Teddy was one of Forever Hounds Trust’s long-stayers. He was seven and had been in kennels all his life. He’d just had a little stay with a foster family in Herefordshire and there was such a comical write-up about him, we knew we had to meet him. He sounded like a real character!
There were some pictures of him having a bath with his ears sticking up in all directions. We took one look and thought ‘this dog is up for a laugh!’ We weren’t wrong. He’d come in to Forever Hounds Trust as an older dog after racing, and was named Teddy because he was a giant fluffball. We rang to find out more about him and got this response: ‘Oh yes, I know Teddy!’ We couldn’t wait to meet him and did the long drive from Yeovil to Hertford. The minute we clapped eyes on this big scruffy goofy-looking boy, we just knew he was for us. In fact, he mugged me for treats the minute he set eyes on me.

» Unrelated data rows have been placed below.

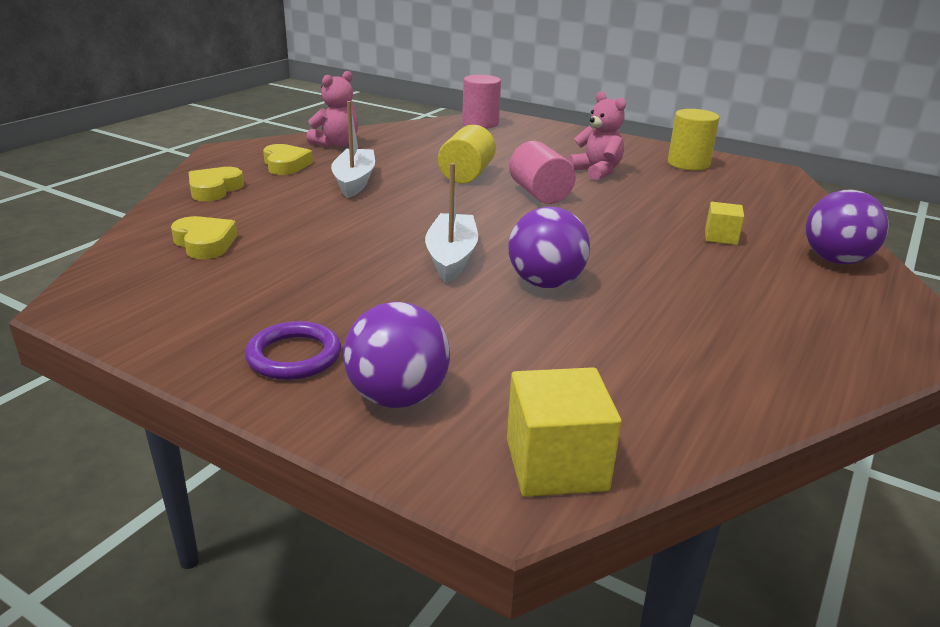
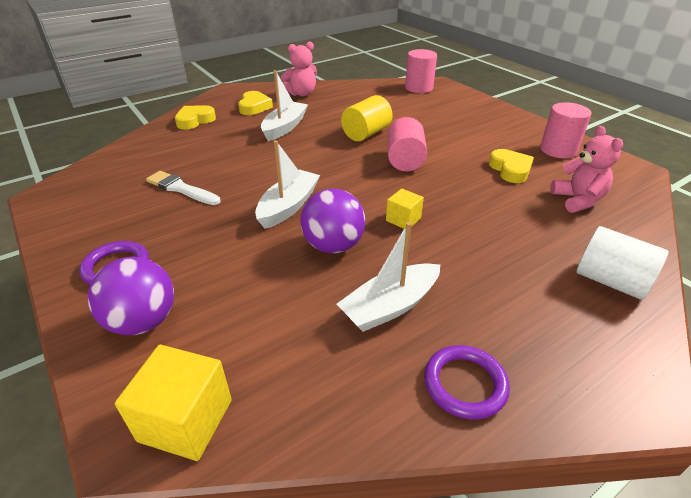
camera: 25 degrees right, 10 degrees up
yellow heart [171,216,238,259] -> yellow heart moved to [489,149,534,183]
pink teddy bear [567,92,626,181] -> pink teddy bear moved to [550,126,623,213]
yellow cylinder [668,109,719,170] -> pink cylinder [540,102,592,159]
yellow cube [705,202,744,245] -> yellow cube moved to [386,189,424,229]
purple ball [806,189,889,264] -> white cylinder [576,226,669,300]
none -> white brush [146,171,221,205]
none -> white boat [337,222,440,332]
none -> purple ring [424,345,510,420]

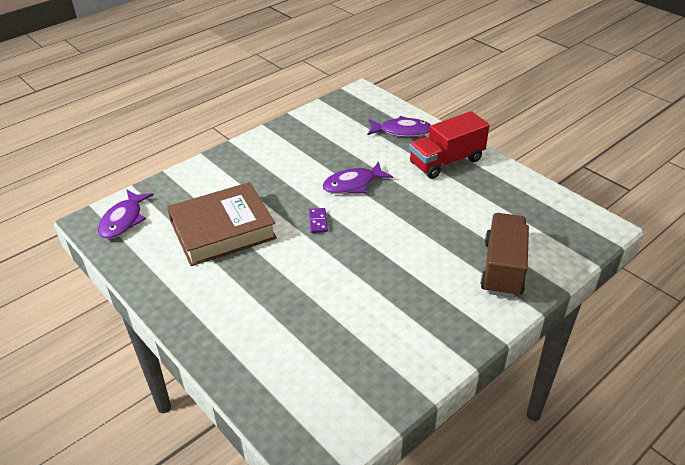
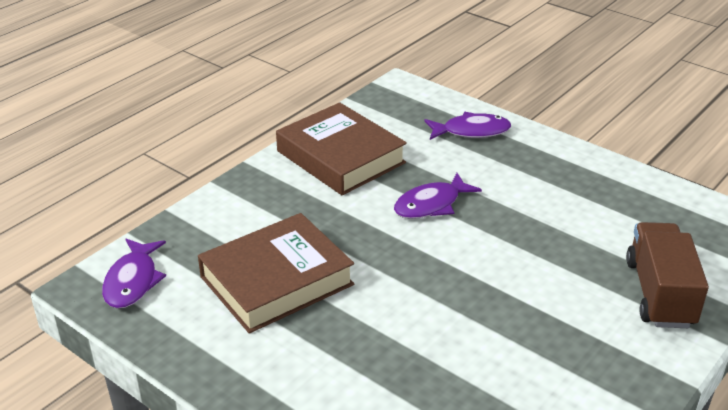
camera: 10 degrees left, 5 degrees down
purple domino [309,208,328,233] -> none
red truck [409,111,490,179] -> none
none -> brown book [276,102,407,195]

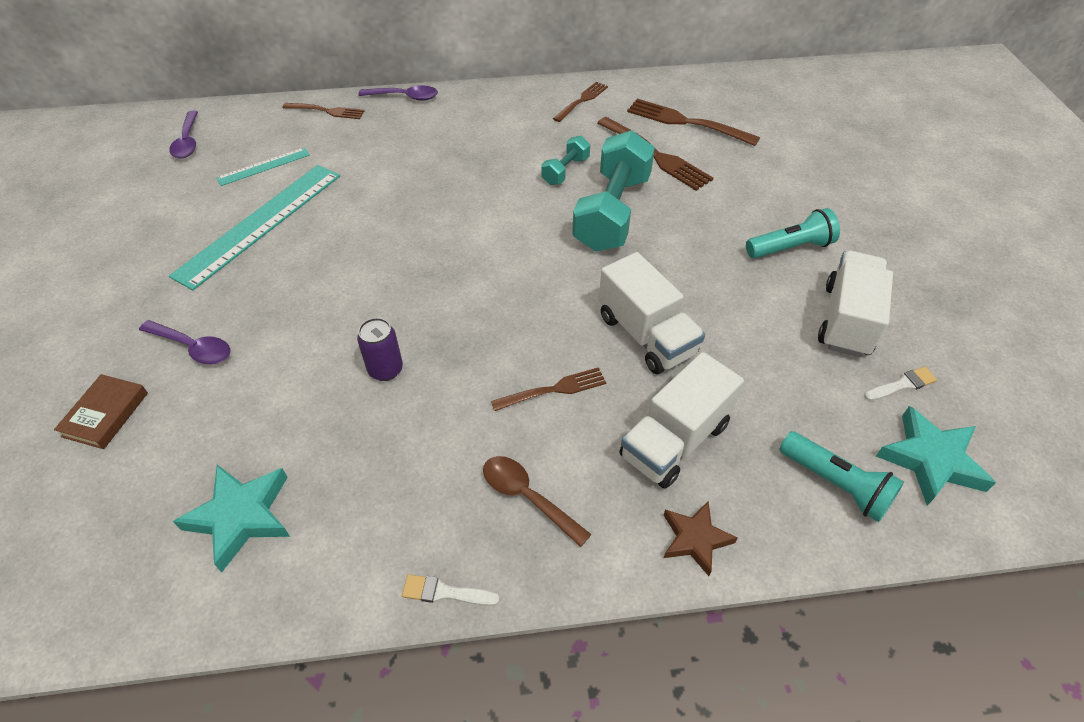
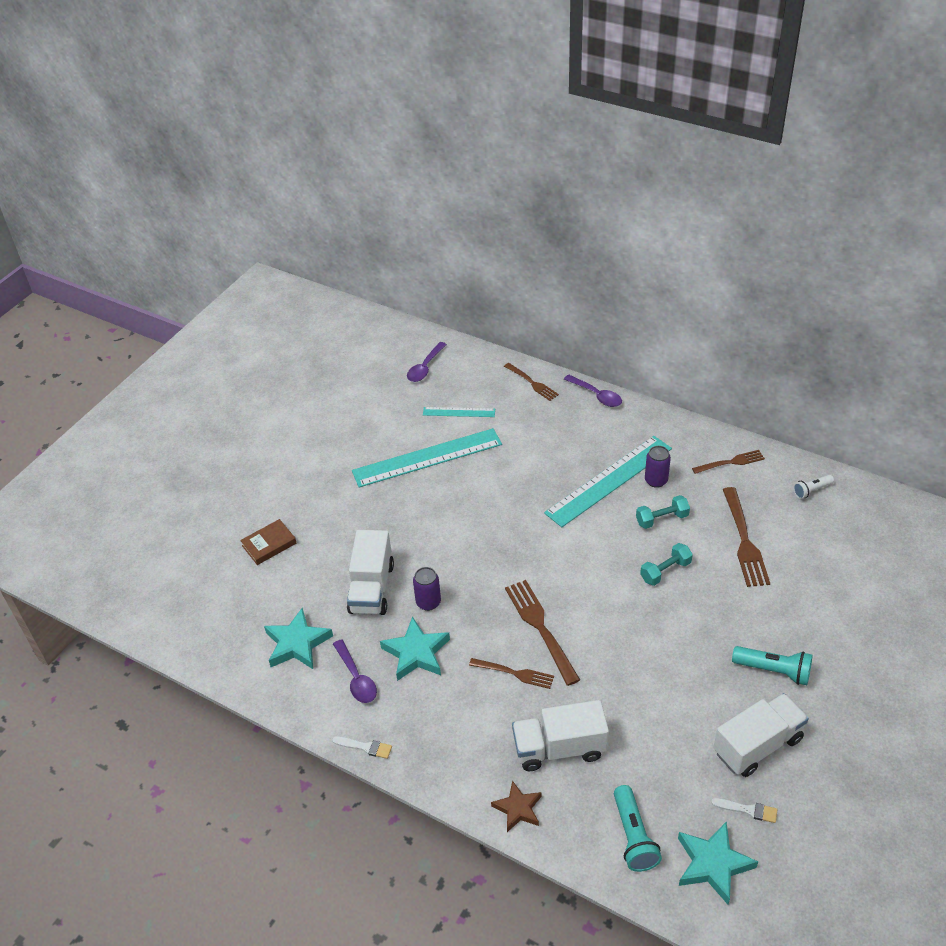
camera: 40 degrees right, 5 degrees down
purple spoon [139,320,231,364] -> purple spoon moved to [333,639,377,703]
white brush [402,574,500,606] -> white brush turned 150 degrees clockwise [332,736,392,759]
brown spoon [483,456,592,547] -> none
turquoise dumbbell [572,130,655,252] -> turquoise dumbbell [640,543,693,586], size x0.48
white truck [599,252,705,374] -> white truck moved to [347,530,394,615]
brown fork [627,99,760,146] -> brown fork moved to [505,580,580,686]
none -> turquoise star [380,617,450,681]
none -> turquoise ruler [544,436,672,527]
none -> purple can [645,446,671,488]
none -> white flashlight [793,475,834,499]

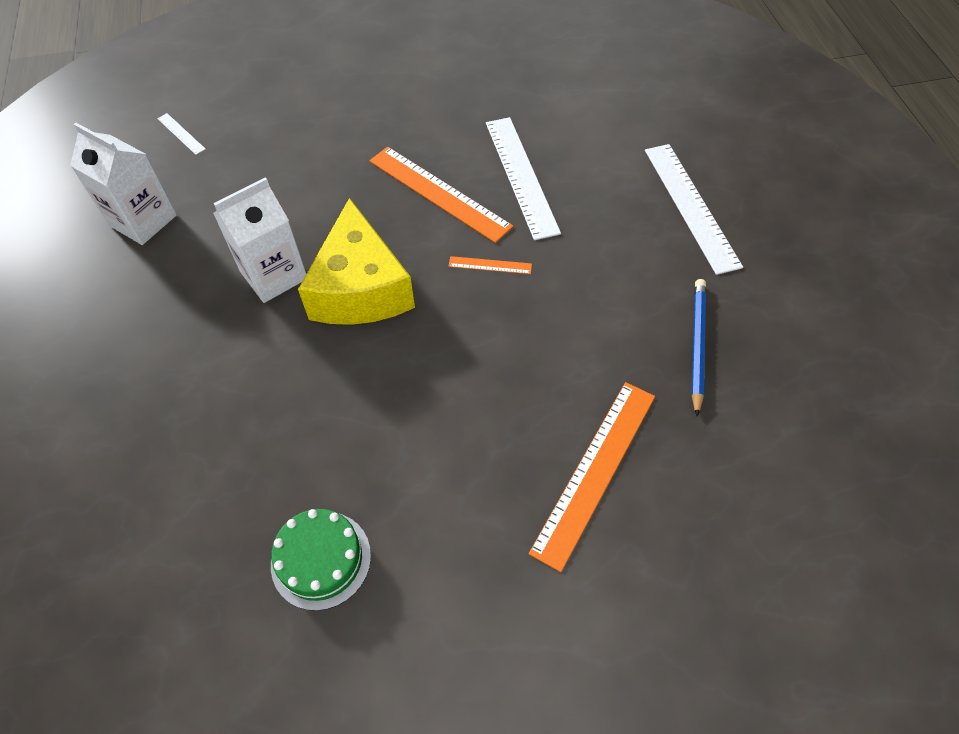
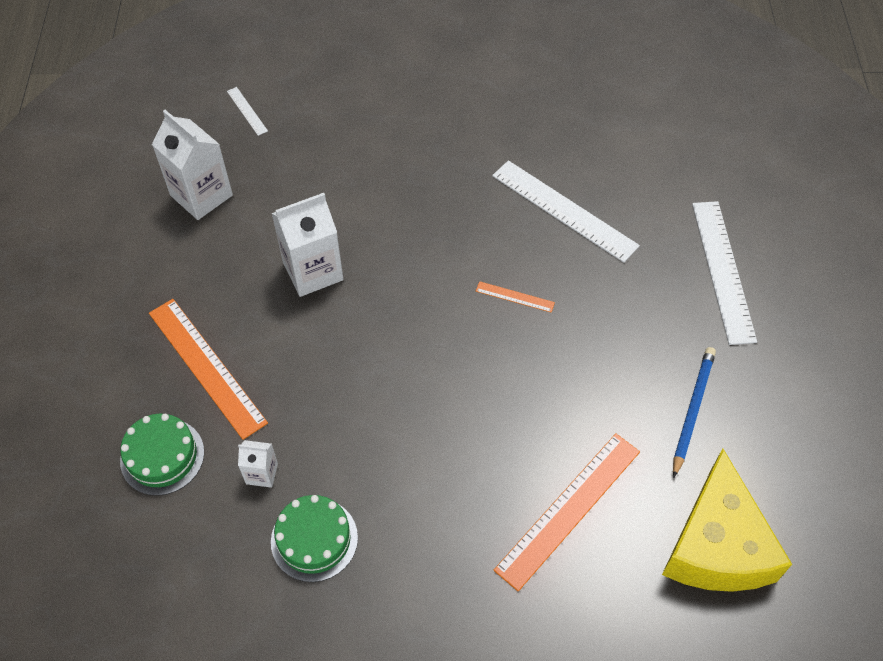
camera: 10 degrees right, 0 degrees up
yellow cheese [298,198,415,325] -> yellow cheese moved to [662,448,792,592]
orange ruler [369,147,513,243] -> orange ruler moved to [149,299,268,440]
white ruler [486,117,561,240] -> white ruler turned 45 degrees counterclockwise [492,160,640,263]
none -> green cake [120,414,204,496]
none -> white carton [238,440,278,488]

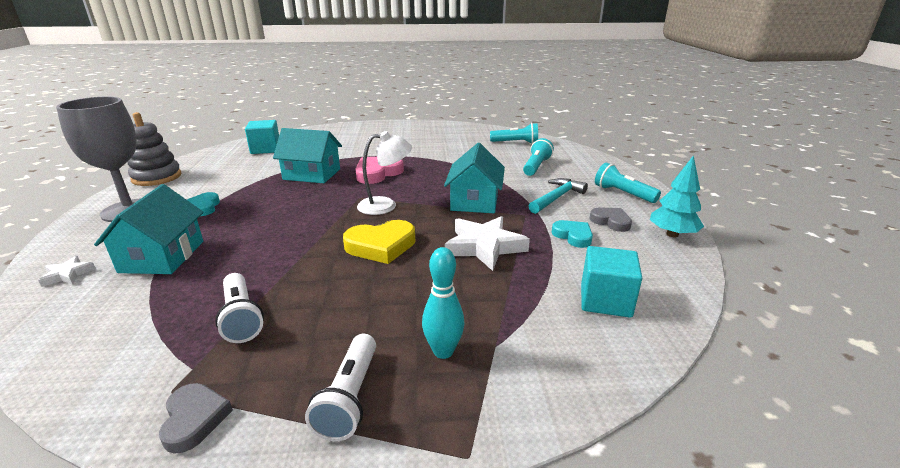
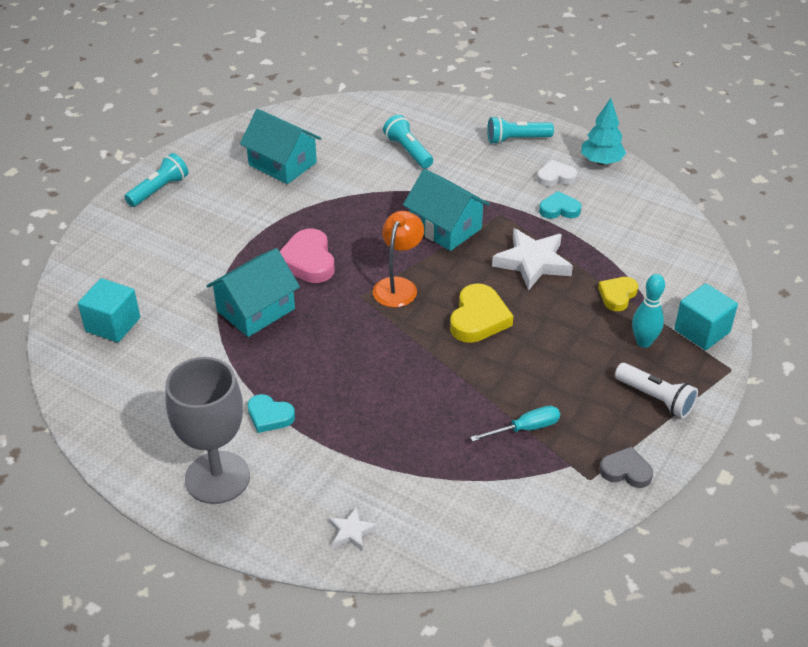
camera: 55 degrees left, 15 degrees up
turquoise house [94,184,204,274] -> turquoise house moved to [240,109,321,184]
grey stacking toy [127,112,181,186] -> none
white flashlight [215,273,264,343] -> turquoise screwdriver [470,406,560,442]
white lamp [357,131,412,215] -> orange lamp [373,211,424,307]
turquoise flashlight [490,123,538,144] -> turquoise flashlight moved to [124,153,188,207]
turquoise hammer [529,178,588,214] -> none
turquoise cube [581,246,642,318] -> turquoise cube moved to [674,283,738,350]
grey heart [590,207,632,232] -> white heart [537,160,577,187]
none -> yellow heart [598,277,638,311]

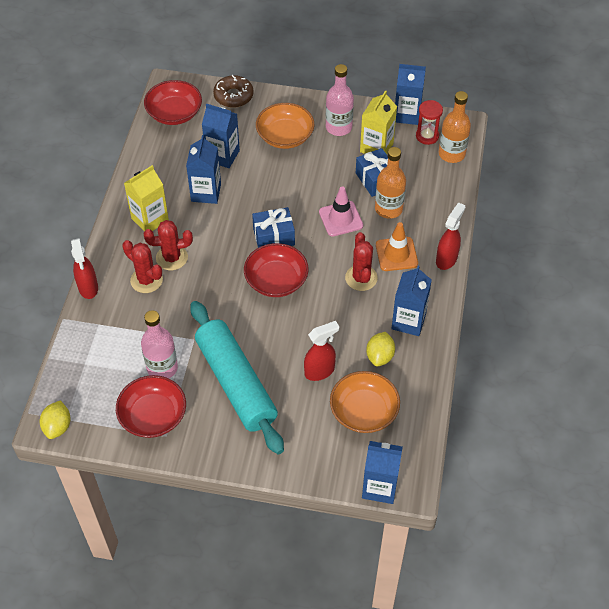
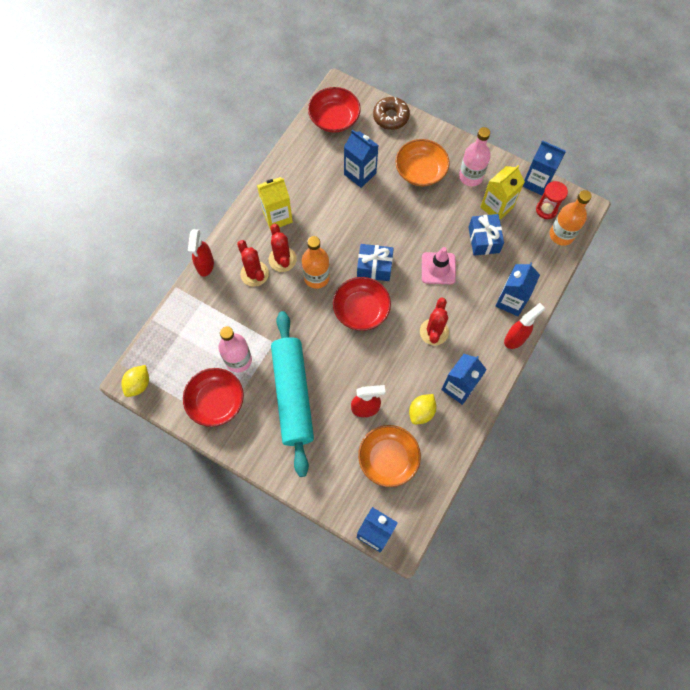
camera: 20 degrees right, 15 degrees up
red cactus [144,220,193,270] -> red cactus turned 60 degrees clockwise [268,224,297,272]
blue carton [186,135,221,204] -> blue carton moved to [495,263,540,316]
orange bottle [375,147,406,219] -> orange bottle moved to [302,236,330,289]
orange traffic cone [376,222,418,271] -> none

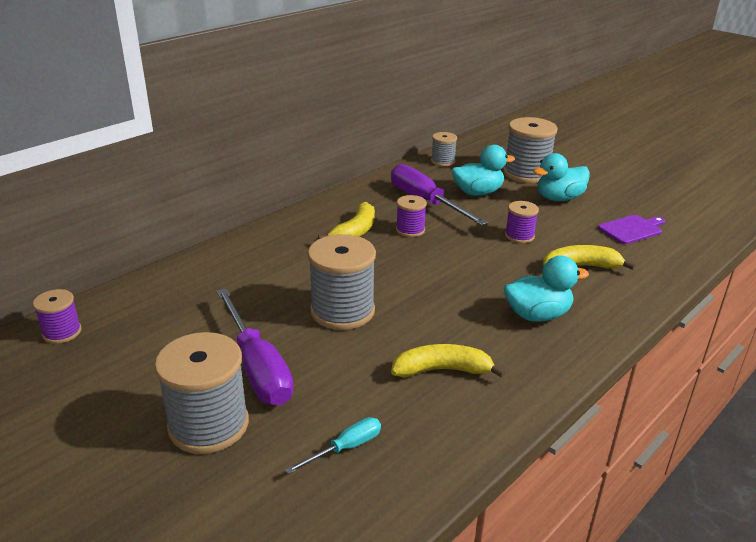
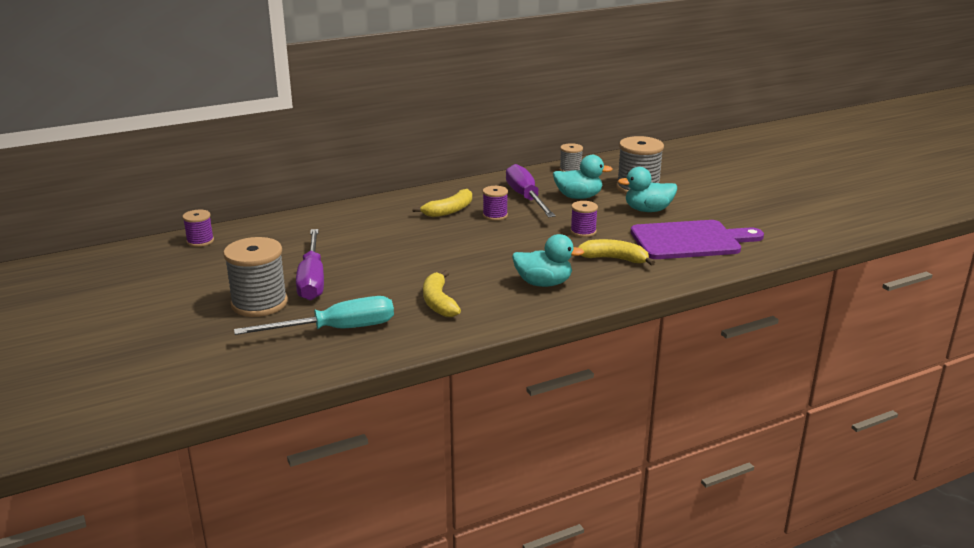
camera: 20 degrees right, 5 degrees down
turquoise screwdriver [285,417,381,474] -> turquoise screwdriver [234,296,394,335], size x2.03
grey spool [308,234,376,330] -> none
yellow banana [391,344,506,378] -> yellow banana turned 120 degrees counterclockwise [423,270,461,317]
purple cutting board [598,215,665,244] -> purple cutting board [631,220,764,259], size x1.96

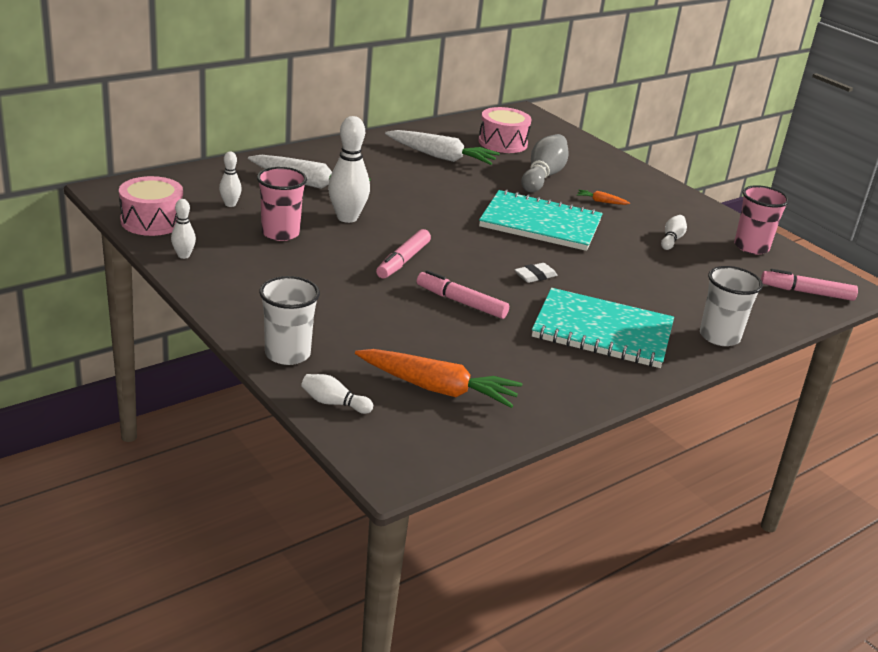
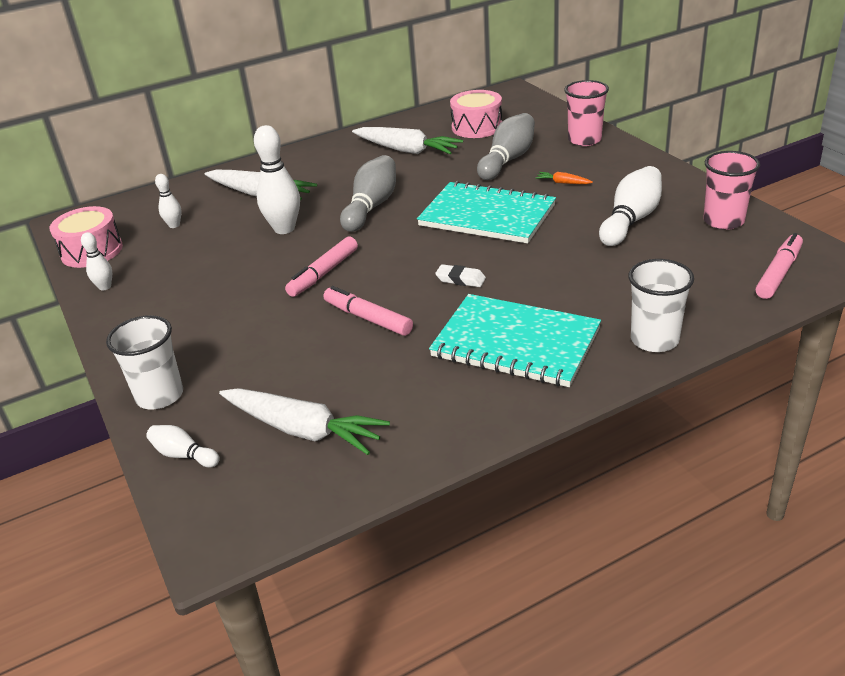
camera: 15 degrees right, 5 degrees up
pink cup [257,167,307,241] -> pink cup moved to [564,80,609,146]
orange carrot [355,349,522,408] -> white carrot [219,388,390,455]
white eraser [515,263,557,283] -> white eraser turned 45 degrees clockwise [435,264,486,287]
white bowling pin [661,215,687,250] -> white bowling pin [599,166,662,246], size x1.89
pink marker [761,269,858,301] -> pink marker turned 105 degrees clockwise [755,233,803,299]
none -> grey bowling pin [340,155,396,232]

We got him home and he just marched in and took over.
He had a habit of taking everything to his bed including his water bowl – with water still in it! He’d drag his food bowl to his bed, Dave’s rucksack, his toys – even the back door mat! Once he wrestled a loaf of bread out of mum’s hands and took that too. He’d stack all his toys up in the corner of his bed and pick them out one at a time and hurl them round the room. He made us cry with laughter.
When he wants to sit on your lap, he just slings one leg over your thigh and looks at you as if to say ‘Look at me, I’m a lapdog’. After the tragic loss of Jess, this dog has brought so much joy back into the house and he constantly makes a complete idiot of himself which only makes us love him even more.
I take him regularly to a place called Houndsville in Wellington. It’s three acres of paddock so he can go bonkers and have a really good run. We went with a couple of greyhound buddies of his recently and he was showing off to his girlfriend, Lulu. He jumped into the pond but didn’t realise how deep it was – it was absolutely hilarious.
Mum talks to him all day long. He just lays on his bed and looks at her lovingly.
As we come home from work, he stands on his back legs, howls and high fives the window. He barks at squirrels and helicopters and once when I took him to the Bath & West Show, there was a life-sized plastic horse on another stall. Well, he did NOT know what to make of that. He barked at it furiously and then peed up its leg as if to say, ‘that’ll teach you!’
There isn’t anything Teddy doesn’t enjoy. He comes to our local café and I buy him his own ham sandwich. He’s becoming quite well known in the village.
Teddy is perfect for our family.
Although he’s completely bonkers, he’s laid back, funny and loving. He takes everything in his stride and he gave mum a new lease of life. I just can’t imagine life without him now.”